◆ What you need to do
Below are some records. Set each one down exactly as it reads.

◆ Collected data
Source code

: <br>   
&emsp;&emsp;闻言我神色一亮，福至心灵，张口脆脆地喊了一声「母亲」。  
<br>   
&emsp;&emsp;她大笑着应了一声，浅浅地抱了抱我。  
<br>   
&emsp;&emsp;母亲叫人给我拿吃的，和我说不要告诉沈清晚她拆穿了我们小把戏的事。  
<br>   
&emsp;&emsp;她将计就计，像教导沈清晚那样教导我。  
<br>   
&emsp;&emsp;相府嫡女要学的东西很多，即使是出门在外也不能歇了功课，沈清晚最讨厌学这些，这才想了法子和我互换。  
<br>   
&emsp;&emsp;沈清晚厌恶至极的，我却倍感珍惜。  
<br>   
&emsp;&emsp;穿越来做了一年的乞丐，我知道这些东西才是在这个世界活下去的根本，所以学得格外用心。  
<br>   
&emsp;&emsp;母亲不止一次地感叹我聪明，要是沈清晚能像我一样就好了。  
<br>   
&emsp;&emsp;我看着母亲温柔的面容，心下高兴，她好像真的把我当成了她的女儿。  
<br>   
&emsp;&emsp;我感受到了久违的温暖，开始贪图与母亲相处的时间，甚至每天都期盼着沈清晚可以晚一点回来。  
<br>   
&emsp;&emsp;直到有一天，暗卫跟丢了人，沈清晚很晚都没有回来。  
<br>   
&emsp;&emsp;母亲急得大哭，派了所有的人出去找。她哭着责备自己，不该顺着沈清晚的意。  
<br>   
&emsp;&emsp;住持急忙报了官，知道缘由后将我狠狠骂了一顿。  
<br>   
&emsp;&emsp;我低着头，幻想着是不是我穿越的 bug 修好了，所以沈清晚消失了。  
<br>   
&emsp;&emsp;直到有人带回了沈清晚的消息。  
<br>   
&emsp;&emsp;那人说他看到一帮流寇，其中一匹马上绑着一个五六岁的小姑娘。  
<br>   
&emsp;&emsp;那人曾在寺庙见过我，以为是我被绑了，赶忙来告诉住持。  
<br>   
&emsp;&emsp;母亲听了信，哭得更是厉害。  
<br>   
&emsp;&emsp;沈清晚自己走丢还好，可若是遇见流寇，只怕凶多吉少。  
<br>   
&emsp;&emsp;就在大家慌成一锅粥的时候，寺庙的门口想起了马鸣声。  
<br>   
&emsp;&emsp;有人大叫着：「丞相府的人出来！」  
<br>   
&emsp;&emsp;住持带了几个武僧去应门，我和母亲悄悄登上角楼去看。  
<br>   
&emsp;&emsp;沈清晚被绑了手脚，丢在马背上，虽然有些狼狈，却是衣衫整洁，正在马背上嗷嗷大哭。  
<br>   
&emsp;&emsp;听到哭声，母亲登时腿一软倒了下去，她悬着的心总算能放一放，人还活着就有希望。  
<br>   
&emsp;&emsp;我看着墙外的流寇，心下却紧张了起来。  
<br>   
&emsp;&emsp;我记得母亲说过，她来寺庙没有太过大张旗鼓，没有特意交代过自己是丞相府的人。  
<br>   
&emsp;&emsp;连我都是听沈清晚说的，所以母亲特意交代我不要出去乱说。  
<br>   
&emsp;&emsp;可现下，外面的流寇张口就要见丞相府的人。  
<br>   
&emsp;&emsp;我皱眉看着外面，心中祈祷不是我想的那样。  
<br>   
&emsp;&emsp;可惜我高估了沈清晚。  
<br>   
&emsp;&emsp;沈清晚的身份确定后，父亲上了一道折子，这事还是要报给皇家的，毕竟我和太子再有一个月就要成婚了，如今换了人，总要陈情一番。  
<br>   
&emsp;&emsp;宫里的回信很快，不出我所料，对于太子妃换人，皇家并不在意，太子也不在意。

◆ Finished exercise
Source code

: <br>   
&emsp;&emsp;闻言我神色一亮，福至心灵，张口脆脆地喊了一声「母亲」。  
<br>   
&emsp;&emsp;她大笑着应了一声，浅浅地抱了抱我。  
<br>   
&emsp;&emsp;母亲叫人给我拿吃的，和我说不要告诉沈清晚她拆穿了我们小把戏的事。  
<br>   
&emsp;&emsp;她将计就计，像教导沈清晚那样教导我。  
<br>   
&emsp;&emsp;相府嫡女要学的东西很多，即使是出门在外也不能歇了功课，沈清晚最讨厌学这些，这才想了法子和我互换。  
<br>   
&emsp;&emsp;沈清晚厌恶至极的，我却倍感珍惜。  
<br>   
&emsp;&emsp;穿越来做了一年的乞丐，我知道这些东西才是在这个世界活下去的根本，所以学得格外用心。  
<br>   
&emsp;&emsp;母亲不止一次地感叹我聪明，要是沈清晚能像我一样就好了。  
<br>   
&emsp;&emsp;我看着母亲温柔的面容，心下高兴，她好像真的把我当成了她的女儿。  
<br>   
&emsp;&emsp;我感受到了久违的温暖，开始贪图与母亲相处的时间，甚至每天都期盼着沈清晚可以晚一点回来。  
<br>   
&emsp;&emsp;直到有一天，暗卫跟丢了人，沈清晚很晚都没有回来。  
<br>   
&emsp;&emsp;母亲急得大哭，派了所有的人出去找。她哭着责备自己，不该顺着沈清晚的意。  
<br>   
&emsp;&emsp;住持急忙报了官，知道缘由后将我狠狠骂了一顿。  
<br>   
&emsp;&emsp;我低着头，幻想着是不是我穿越的 bug 修好了，所以沈清晚消失了。  
<br>   
&emsp;&emsp;直到有人带回了沈清晚的消息。  
<br>   
&emsp;&emsp;那人说他看到一帮流寇，其中一匹马上绑着一个五六岁的小姑娘。  
<br>   
&emsp;&emsp;那人曾在寺庙见过我，以为是我被绑了，赶忙来告诉住持。  
<br>   
&emsp;&emsp;母亲听了信，哭得更是厉害。  
<br>   
&emsp;&emsp;沈清晚自己走丢还好，可若是遇见流寇，只怕凶多吉少。  
<br>   
&emsp;&emsp;就在大家慌成一锅粥的时候，寺庙的门口想起了马鸣声。  
<br>   
&emsp;&emsp;有人大叫着：「丞相府的人出来！」  
<br>   
&emsp;&emsp;住持带了几个武僧去应门，我和母亲悄悄登上角楼去看。  
<br>   
&emsp;&emsp;沈清晚被绑了手脚，丢在马背上，虽然有些狼狈，却是衣衫整洁，正在马背上嗷嗷大哭。  
<br>   
&emsp;&emsp;听到哭声，母亲登时腿一软倒了下去，她悬着的心总算能放一放，人还活着就有希望。  
<br>   
&emsp;&emsp;我看着墙外的流寇，心下却紧张了起来。  
<br>   
&emsp;&emsp;我记得母亲说过，她来寺庙没有太过大张旗鼓，没有特意交代过自己是丞相府的人。  
<br>   
&emsp;&emsp;连我都是听沈清晚说的，所以母亲特意交代我不要出去乱说。  
<br>   
&emsp;&emsp;可现下，外面的流寇张口就要见丞相府的人。  
<br>   
&emsp;&emsp;我皱眉看着外面，心中祈祷不是我想的那样。  
<br>   
&emsp;&emsp;可惜我高估了沈清晚。  
<br>   
&emsp;&emsp;沈清晚的身份确定后，父亲上了一道折子，这事还是要报给皇家的，毕竟我和太子再有一个月就要成婚了，如今换了人，总要陈情一番。  
<br>   
&emsp;&emsp;宫里的回信很快，不出我所料，对于太子妃换人，皇家并不在意，太子也不在意。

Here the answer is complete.